Die Polizei warnt derzeit vor einer Betrugsmasche, die an sich nicht neu ist: Eine Ware wird nur zum Schein angeboten, und das gezahlte Geld ohne Gegenleistung unterschlagen. Neu ist hingegen die angebotene Ware. Als Lockmittel dient Brennholz.

Wie falsche Holzverkäufer vorgehen, erklärt die Polizei Wesel an einem aktuellen Beispiel aus Dinslaken. Eine 34-Jährige wollte über eine Internetseite zwei Raummeter Buche-Brennholz kaufen. Als sie ihre Daten im Bestellformular eingab, wurde sie für die Überweisung direkt auf ein französisches Konto verwiesen. Nach der Überweisung wählte die Dinslakenerin eine Telefonnummer, die auf der Webseite angegeben war, um einen Termin für die Lieferung abzusprechen. Doch die Nummer war nicht vergeben.

Vermeintliche Shops im Internet

Die Polizei rät: Internetnutzer sollten sich vor einer Bestellung über den Shop informieren. Bei vielen negativen Bewertungen ist Vorsicht geboten. Seriöse Shops zeichnen sich dadurch aus, dass sie sichere Zahlungsmöglichkeiten mit Käuferschutz oder den Kauf auf Rechnung zur Verfügung stellen. Was für falsche Holzverkäufer als auch für alle anderen Straftäter gilt: Wer Opfer eines Betrugs geworden ist, sollte bei der Polizei Anzeige erstatten.

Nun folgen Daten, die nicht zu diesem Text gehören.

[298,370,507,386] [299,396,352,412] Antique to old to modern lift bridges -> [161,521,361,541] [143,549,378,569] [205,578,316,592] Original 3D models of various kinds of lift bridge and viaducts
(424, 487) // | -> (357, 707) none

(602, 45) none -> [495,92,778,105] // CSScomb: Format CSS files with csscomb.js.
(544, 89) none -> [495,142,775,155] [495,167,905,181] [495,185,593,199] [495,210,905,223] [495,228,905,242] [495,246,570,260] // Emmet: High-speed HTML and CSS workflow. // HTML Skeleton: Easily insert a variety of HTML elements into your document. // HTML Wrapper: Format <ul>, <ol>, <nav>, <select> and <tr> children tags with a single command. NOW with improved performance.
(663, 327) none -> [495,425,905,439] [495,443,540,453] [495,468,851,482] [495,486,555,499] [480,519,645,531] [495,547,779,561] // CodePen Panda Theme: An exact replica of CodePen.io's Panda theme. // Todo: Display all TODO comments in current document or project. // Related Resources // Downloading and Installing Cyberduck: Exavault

Das geht zum Beispiel über das neue Portal der Polizei NRW im Internet. Dieses ist rund um die Uhr und für jeden Bürger zugänglich. Entwickler der virtuellen Dienstelle NRW haben darauf geachtet, dass sich die neue Internetwache auch mit mobilen Endgeräten optimal nutzen lässt. Nach einer umfassenden Modernisierung in Bezug auf das Layout und die Funktionen ist die Internetwache nun über eine neue Adresse im Netz zu erreichen unter internetwache.polizei.nrw.